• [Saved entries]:
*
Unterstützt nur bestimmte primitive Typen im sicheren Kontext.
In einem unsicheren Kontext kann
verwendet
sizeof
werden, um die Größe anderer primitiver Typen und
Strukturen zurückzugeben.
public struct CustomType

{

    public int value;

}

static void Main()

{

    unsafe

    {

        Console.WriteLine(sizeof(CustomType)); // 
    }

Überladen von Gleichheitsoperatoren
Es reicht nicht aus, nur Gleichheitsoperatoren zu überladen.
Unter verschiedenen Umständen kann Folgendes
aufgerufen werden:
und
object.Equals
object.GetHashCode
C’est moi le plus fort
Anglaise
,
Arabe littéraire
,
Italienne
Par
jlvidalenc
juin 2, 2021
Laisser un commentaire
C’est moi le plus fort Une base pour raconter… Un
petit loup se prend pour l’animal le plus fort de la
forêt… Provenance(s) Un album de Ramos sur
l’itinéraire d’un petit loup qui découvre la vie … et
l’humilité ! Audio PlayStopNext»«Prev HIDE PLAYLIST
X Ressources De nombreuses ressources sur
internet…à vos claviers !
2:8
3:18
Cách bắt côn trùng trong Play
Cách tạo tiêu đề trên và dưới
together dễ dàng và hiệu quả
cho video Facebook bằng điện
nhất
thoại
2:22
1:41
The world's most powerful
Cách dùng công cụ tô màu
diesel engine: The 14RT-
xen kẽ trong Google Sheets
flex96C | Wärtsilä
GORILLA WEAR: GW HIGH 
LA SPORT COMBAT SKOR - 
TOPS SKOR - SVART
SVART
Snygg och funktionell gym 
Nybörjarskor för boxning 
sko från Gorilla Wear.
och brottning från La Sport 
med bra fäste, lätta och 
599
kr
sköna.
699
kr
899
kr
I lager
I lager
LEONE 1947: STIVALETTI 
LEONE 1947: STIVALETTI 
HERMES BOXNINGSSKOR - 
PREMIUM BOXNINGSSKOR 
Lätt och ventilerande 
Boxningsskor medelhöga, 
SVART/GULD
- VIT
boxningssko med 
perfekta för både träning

==

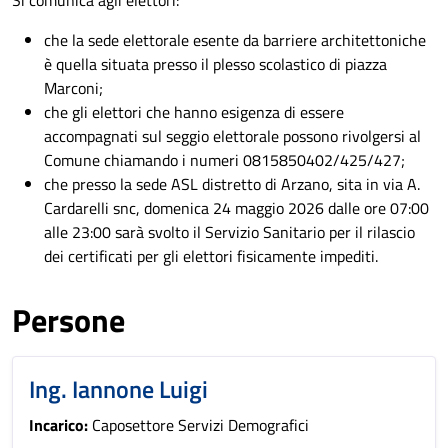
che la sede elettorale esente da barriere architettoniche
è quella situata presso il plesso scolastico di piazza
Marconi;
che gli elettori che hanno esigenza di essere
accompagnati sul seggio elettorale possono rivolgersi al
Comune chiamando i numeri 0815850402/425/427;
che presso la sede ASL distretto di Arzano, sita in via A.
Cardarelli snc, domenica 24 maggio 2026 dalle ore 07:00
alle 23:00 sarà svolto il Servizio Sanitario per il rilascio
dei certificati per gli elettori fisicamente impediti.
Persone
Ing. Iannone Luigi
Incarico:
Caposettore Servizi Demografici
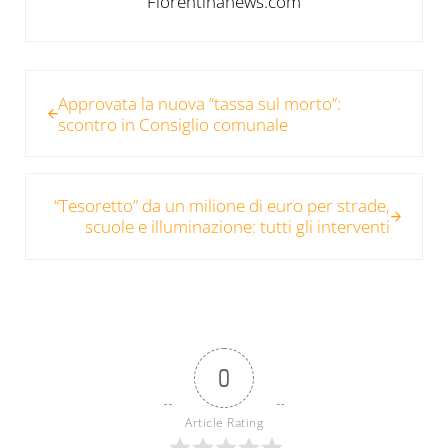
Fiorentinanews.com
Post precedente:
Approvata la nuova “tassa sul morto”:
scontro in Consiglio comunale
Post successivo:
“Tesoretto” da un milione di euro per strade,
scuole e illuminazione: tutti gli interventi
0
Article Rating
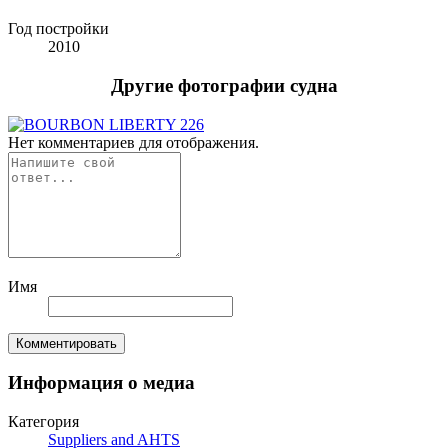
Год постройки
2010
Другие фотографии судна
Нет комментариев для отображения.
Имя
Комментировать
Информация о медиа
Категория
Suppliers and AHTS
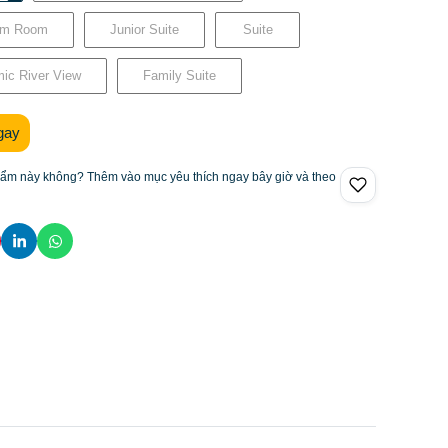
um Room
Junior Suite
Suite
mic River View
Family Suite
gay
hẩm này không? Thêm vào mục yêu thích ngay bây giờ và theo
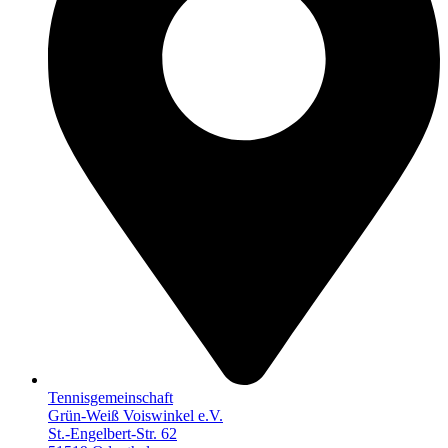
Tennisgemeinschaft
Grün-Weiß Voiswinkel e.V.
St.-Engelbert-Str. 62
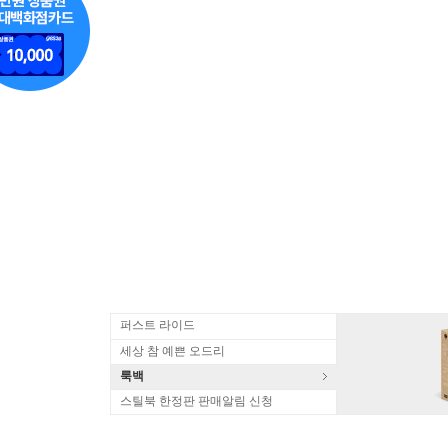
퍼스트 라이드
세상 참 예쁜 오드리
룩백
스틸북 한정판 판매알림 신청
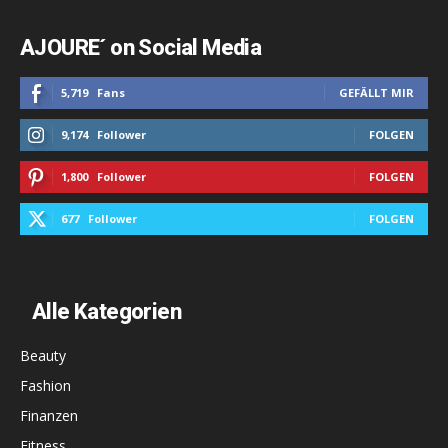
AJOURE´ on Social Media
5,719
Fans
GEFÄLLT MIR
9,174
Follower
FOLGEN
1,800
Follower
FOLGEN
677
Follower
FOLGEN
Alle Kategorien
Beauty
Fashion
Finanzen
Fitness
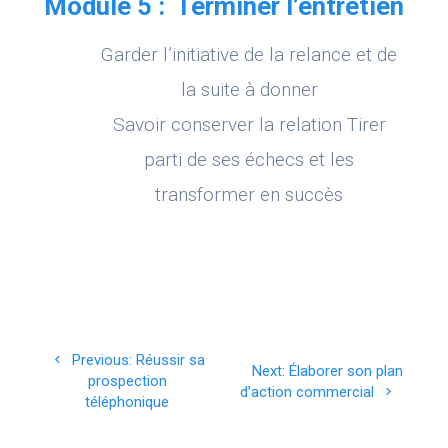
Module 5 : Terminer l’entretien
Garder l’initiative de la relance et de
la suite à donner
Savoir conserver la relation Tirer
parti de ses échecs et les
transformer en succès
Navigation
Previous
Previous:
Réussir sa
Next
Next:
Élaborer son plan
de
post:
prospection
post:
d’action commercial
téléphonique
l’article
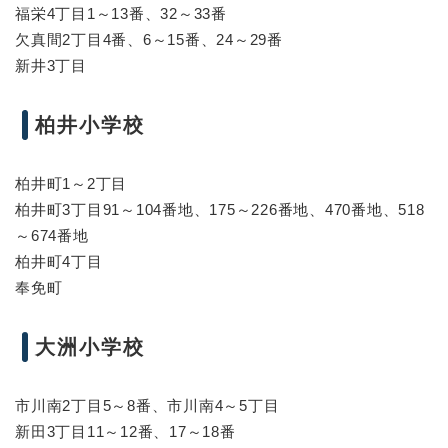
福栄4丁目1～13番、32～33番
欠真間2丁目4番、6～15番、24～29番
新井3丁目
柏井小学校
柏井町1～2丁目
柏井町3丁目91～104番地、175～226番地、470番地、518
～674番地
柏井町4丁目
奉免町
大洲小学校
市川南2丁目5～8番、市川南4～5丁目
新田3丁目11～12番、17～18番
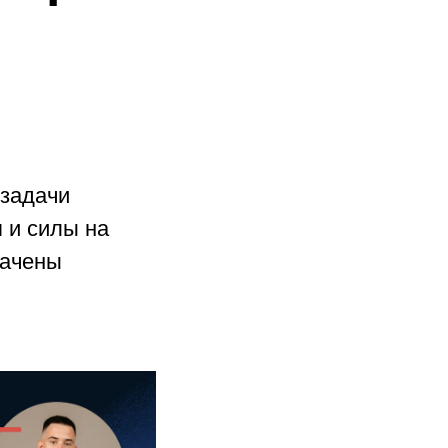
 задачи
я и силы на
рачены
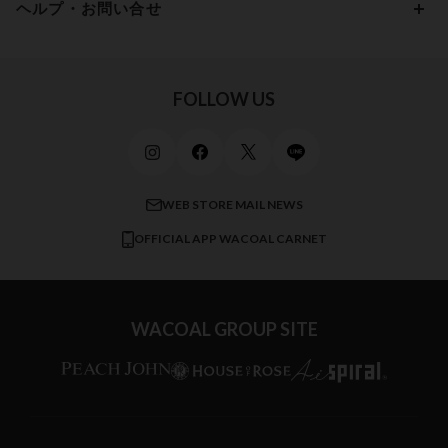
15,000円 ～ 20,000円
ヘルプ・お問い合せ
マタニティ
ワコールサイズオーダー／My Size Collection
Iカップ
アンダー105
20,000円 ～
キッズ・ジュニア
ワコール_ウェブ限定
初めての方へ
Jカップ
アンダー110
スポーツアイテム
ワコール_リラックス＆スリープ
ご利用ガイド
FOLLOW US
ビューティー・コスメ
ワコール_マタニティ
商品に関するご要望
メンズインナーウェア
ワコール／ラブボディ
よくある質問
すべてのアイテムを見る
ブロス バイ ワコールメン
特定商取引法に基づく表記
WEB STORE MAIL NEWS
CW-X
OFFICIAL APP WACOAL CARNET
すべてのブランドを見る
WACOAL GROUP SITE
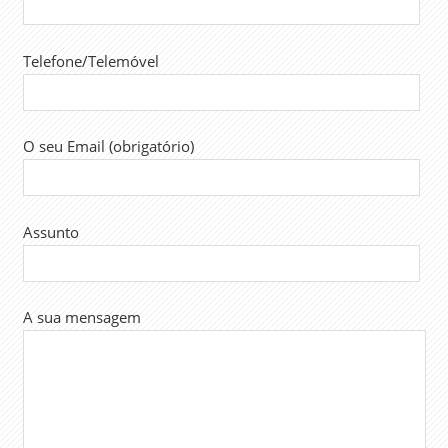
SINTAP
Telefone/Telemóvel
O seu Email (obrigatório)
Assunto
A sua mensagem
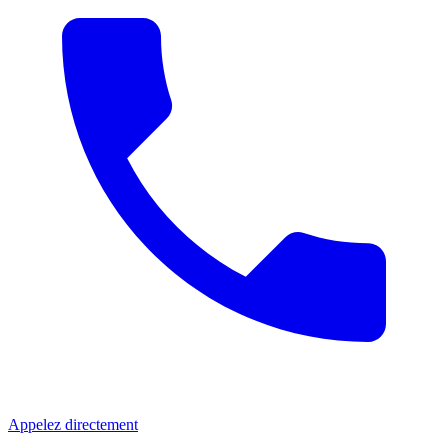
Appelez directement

---

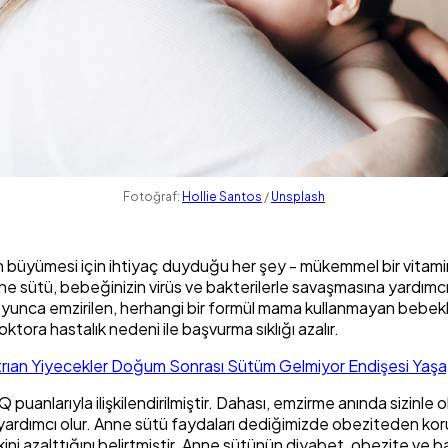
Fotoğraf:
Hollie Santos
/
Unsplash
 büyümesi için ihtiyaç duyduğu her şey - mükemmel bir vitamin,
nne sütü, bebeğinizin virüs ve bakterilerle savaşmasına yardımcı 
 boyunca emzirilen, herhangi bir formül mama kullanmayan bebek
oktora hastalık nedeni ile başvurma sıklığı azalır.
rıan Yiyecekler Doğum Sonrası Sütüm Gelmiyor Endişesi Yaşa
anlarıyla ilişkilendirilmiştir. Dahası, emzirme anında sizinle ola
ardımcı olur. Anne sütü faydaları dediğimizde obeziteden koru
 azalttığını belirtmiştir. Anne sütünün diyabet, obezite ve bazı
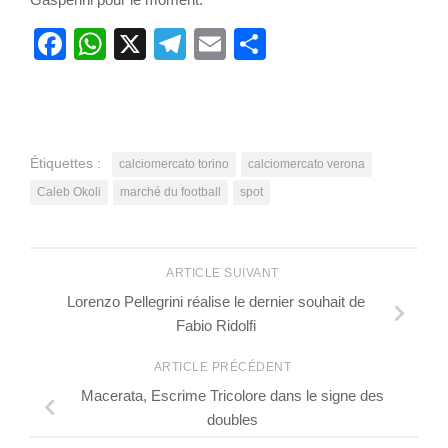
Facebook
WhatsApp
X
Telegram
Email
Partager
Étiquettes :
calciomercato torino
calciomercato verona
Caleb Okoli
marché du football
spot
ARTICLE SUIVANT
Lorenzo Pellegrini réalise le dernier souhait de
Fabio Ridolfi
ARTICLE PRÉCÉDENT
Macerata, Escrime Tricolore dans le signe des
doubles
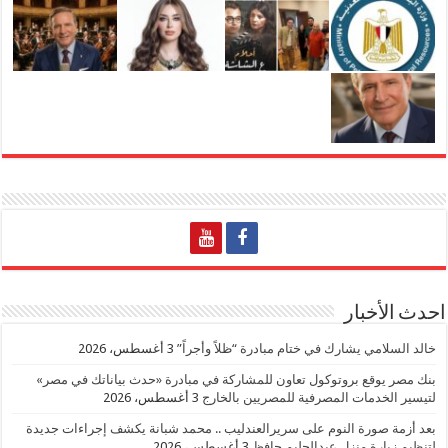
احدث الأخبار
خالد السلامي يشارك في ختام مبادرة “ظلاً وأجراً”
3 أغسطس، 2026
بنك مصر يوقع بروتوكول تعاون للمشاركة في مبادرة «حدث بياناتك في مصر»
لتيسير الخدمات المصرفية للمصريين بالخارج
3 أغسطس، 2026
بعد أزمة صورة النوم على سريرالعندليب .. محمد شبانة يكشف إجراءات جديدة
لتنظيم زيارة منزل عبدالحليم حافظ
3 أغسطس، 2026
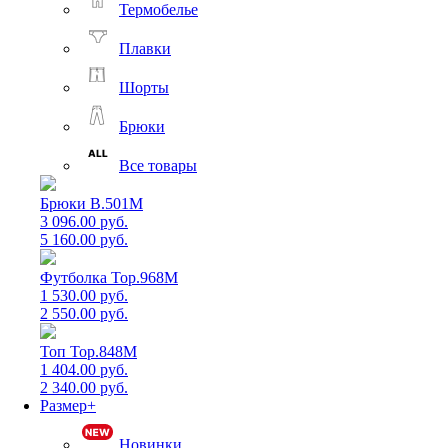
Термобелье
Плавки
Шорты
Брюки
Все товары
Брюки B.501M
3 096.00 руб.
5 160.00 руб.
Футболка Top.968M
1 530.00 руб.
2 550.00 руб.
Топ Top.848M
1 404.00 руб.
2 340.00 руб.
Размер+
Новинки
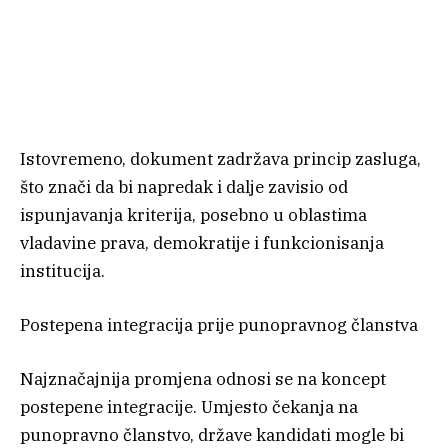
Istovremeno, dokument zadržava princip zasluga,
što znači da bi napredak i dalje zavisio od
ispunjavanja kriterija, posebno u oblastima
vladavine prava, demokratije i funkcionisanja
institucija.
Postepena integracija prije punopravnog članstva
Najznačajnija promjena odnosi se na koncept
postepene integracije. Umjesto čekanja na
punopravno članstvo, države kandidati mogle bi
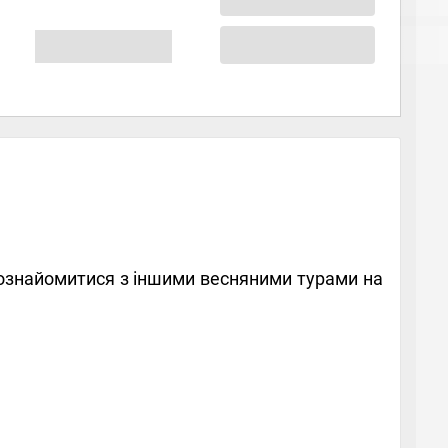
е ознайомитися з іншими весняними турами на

• [TASK BRIEF]: Read the entries and show each line that mentions "fort".

• [RESPONSE TO THIS TASK]:
C’est moi le plus fort
C’est moi le plus fort Une base pour raconter… Un
petit loup se prend pour l’animal le plus fort de la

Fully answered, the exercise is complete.